In the internet age, libel law is ripe for reform
A comment by a Catholic priest last year, which appeared to liken a Hong Kong tycoon to the devil, highlighted the many grey areas surrounding the city's libel laws.
Striking the right balance between protecting freedom of expression and people's reputations is notoriously difficult and the lack of clarity can create a chilling effect. This becomes more pressing every day with the public now posting comments on blogs on a range of personal and public affairs. Tellingly, the priest's comment received considerable support from a public that believes it has a right to make critical but honestly held comments about individuals with a public profile.
Coincidentally, Britain's Supreme Court made exactly those observations in a landmark case around the same time last year. 'Today the internet has made it possible for the man in the street to make public comment about others in a manner that did not exist when the principles of the law of fair comment were developed,' said Lord Phillips. 'Millions take advantage of that opportunity,' he said, while adding that the previous defence of 'fair comment' should be changed to 'honest comment' in what appears to be a more generous protection for commentators. In January, Britain's deputy prime minister, Nick Clegg, seemed to commit to reforming British libel laws in a speech about the erosion of civil liberties.
Britain has developed a poor reputation among developed countries regarding free speech and protection of journalists and has been labelled the global capital for 'libel tourism'. The United States found it necessary to legislate to protect its own journalists against libel judgments obtained in British courts.
These are not issues that have plagued Hong Kong. But Clegg's speech also highlighted problematic areas in libel laws that are relevant to our own circumstances. Most significantly, he noted how 'academics and journalists are effectively bullied into silence by the prospect of costly legal battles with wealthy individuals and big businesses'.
A draft defamation bill is expected in the spring, and Clegg hinted that the key reform would be 'a new statutory defence for those speaking out in the public interest, whether they be big broadcasters or the humble blogger'.

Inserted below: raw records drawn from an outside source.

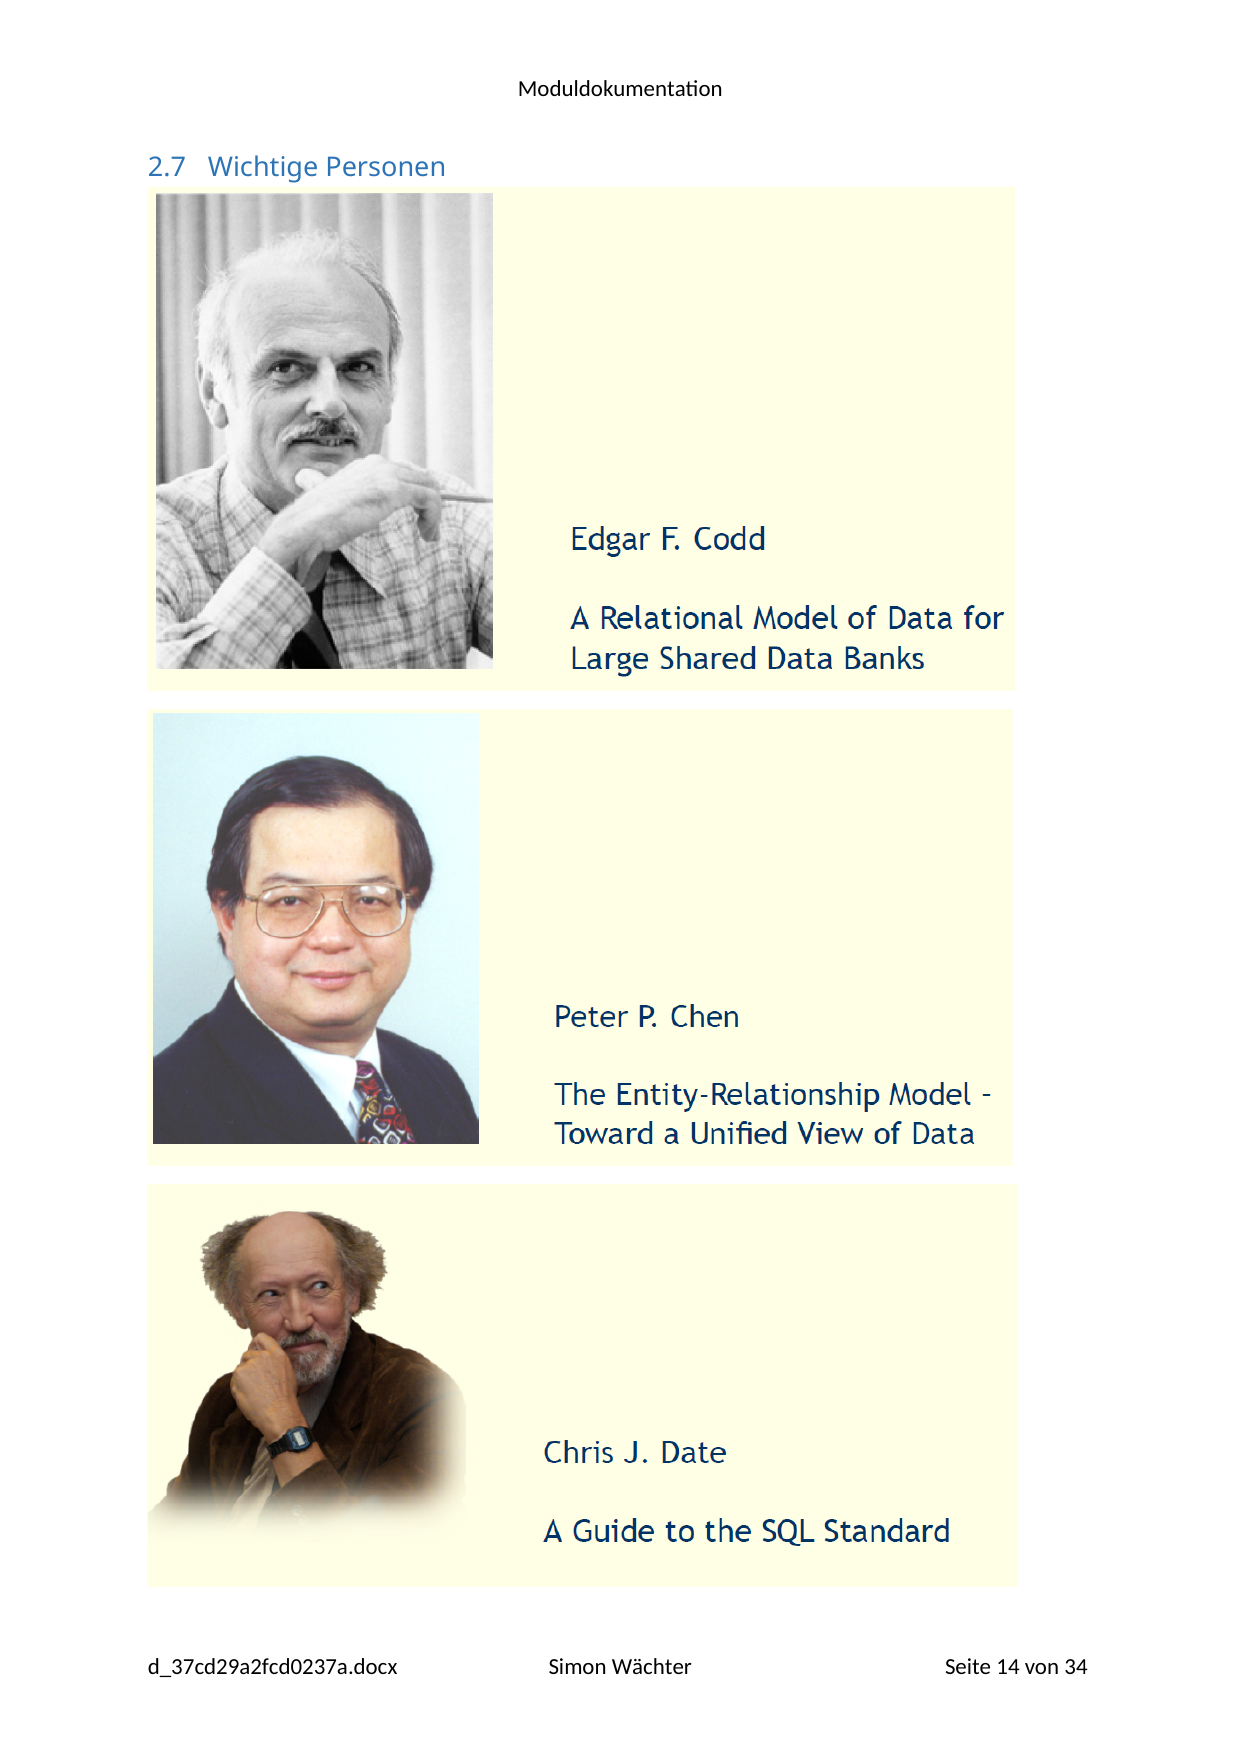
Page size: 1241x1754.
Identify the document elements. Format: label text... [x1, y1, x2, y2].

subtitle Wichtige Personen [148, 148, 1093, 184]
picture [147, 709, 1013, 1166]
picture [147, 1184, 1018, 1587]
picture [147, 187, 1016, 691]
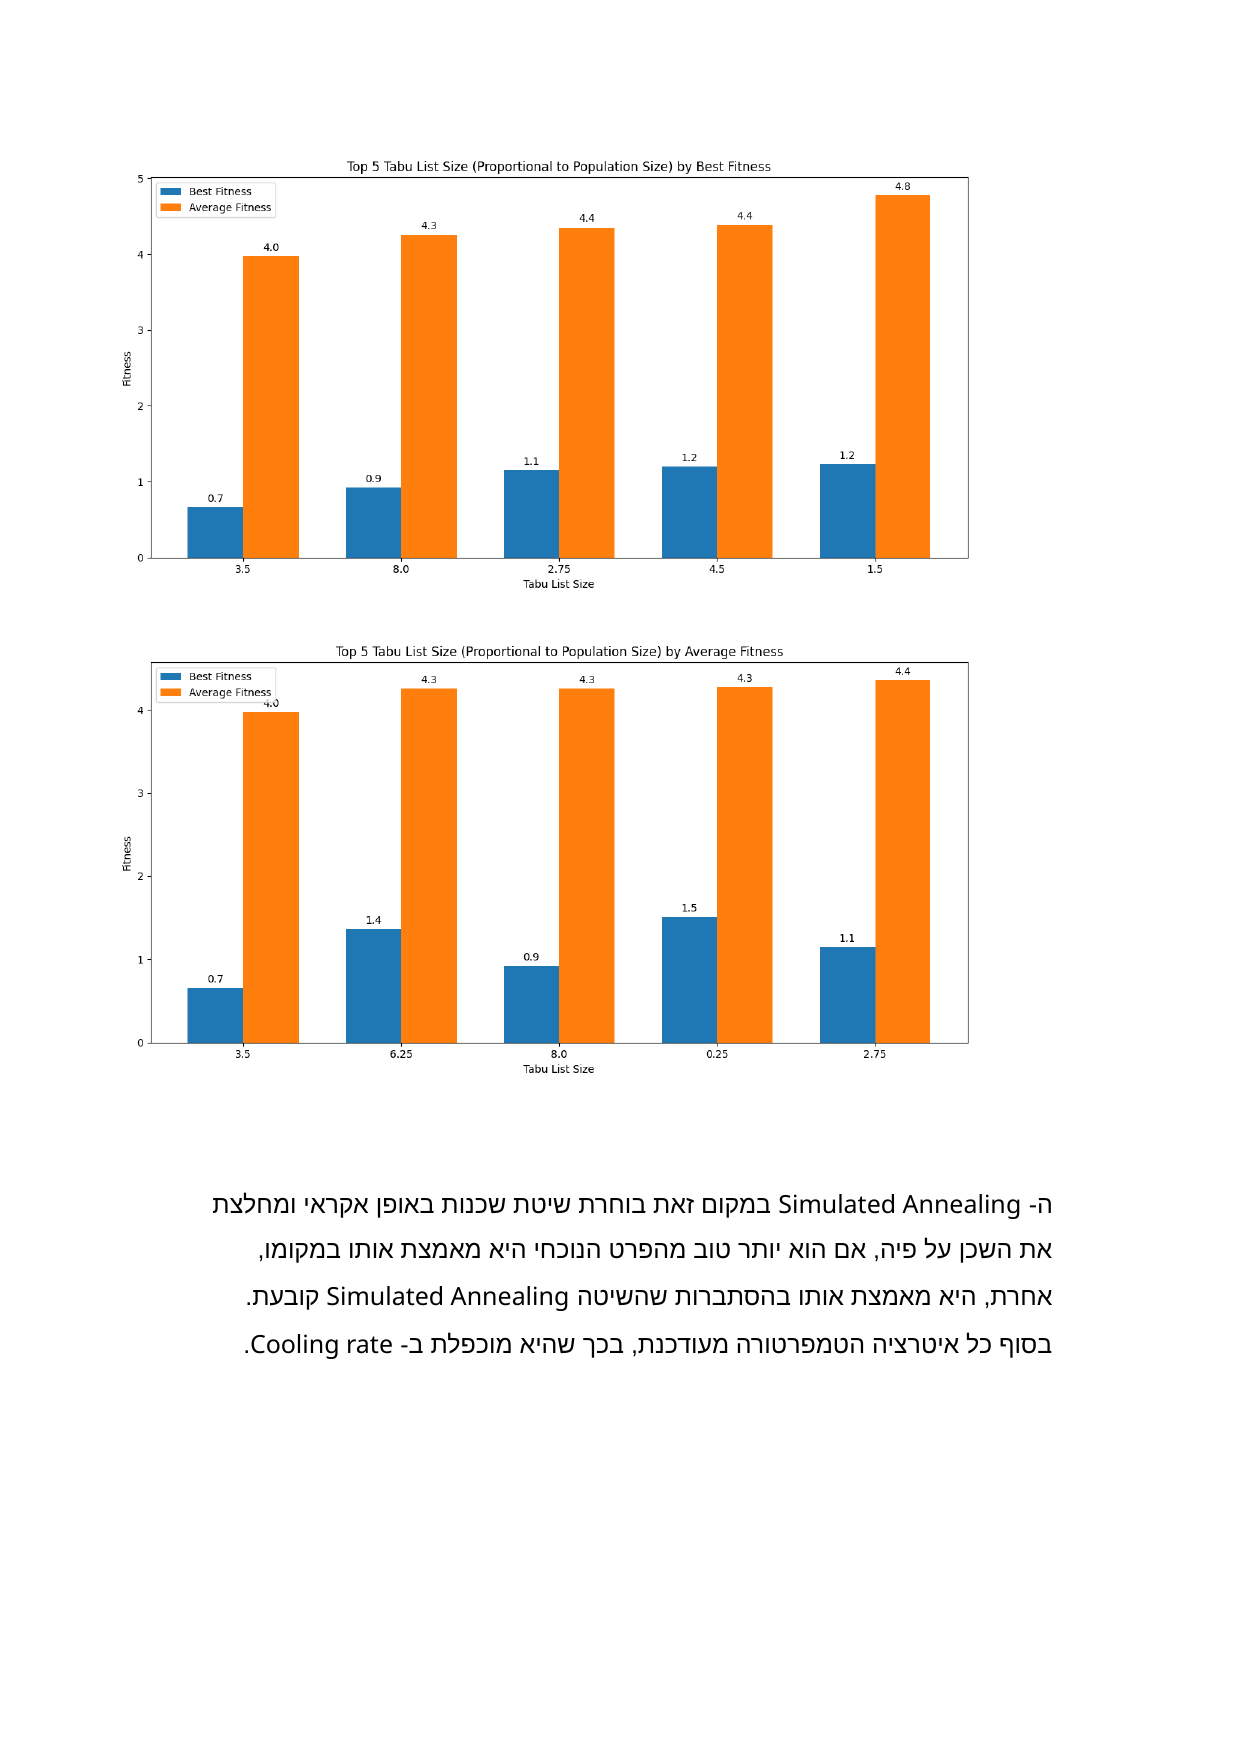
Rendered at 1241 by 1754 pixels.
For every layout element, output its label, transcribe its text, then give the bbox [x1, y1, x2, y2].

picture [112, 150, 978, 601]
text ה- Simulated Annealing במקום זאת בוחרת שיטת שכנות באופן אקראי ומחלצת את השכן על פיה, אם הוא יותר טוב מהפרט הנוכחי היא מאמצת אותו במקומו, אחרת, היא מאמצת אותו בהסתברות שהשיטה Simulated Annealing קובעת. בסוף כל איטרציה הטמפרטורה מעודכנת, בכך שהיא מוכפלת ב- Cooling rate. [187, 1187, 1053, 1361]
picture [112, 634, 978, 1086]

The existing defences of fair comment and justification will also be clarified, while internet publication will be reviewed.
These initiatives deserve attention from the relevant bodies in Hong Kong. Any reform that can clarify areas of defamation and fair comment should be seriously considered. Furthermore, there is already much research on this area which is readily available. Lord Lester of Herne Hill, a prominent human rights lawyer familiar with the Hong Kong legal community, drafted a private member's bill in an attempt to codify the balance between free expression and the right to reputation last May. The opening section sets a more fitting tone for a new law on defamation: it sets out the defence of 'responsible publication on matters of public interest'.
Whether reforms in Britain succeed remains to be seen. But there is no doubt the existing law is highly complex, technical, and out of touch with modern forms of communication. The same applies to the law in Hong Kong. It is ripe for reform. Any changes in Britain, where the law is very similar to ours, should be closely watched and consideration given to making our libel laws clearer, fairer and less likely to inhibit freedom of expression.